## WORK INSTRUCTIONS
Extract the lines from the start of the listing through the line containing "genus: Episyrphus", including that line, and copy them exactly as they appear.

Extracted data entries

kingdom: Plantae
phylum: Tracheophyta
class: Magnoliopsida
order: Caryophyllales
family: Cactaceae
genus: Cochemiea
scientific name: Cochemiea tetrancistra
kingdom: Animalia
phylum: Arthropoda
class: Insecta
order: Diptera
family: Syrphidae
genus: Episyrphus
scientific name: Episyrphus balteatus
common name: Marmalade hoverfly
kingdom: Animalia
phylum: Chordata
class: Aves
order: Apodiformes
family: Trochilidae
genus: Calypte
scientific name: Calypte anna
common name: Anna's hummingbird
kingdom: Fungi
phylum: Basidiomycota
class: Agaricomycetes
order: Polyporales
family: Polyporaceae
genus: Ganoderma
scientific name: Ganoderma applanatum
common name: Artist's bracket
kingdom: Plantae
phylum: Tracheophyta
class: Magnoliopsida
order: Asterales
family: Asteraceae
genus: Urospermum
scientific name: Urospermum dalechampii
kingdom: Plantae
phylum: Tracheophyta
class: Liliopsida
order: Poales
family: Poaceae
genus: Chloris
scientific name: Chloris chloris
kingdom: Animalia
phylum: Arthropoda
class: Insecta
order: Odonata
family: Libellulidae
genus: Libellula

## THE OUTPUT
kingdom: Plantae
phylum: Tracheophyta
class: Magnoliopsida
order: Caryophyllales
family: Cactaceae
genus: Cochemiea
scientific name: Cochemiea tetrancistra
kingdom: Animalia
phylum: Arthropoda
class: Insecta
order: Diptera
family: Syrphidae
genus: Episyrphus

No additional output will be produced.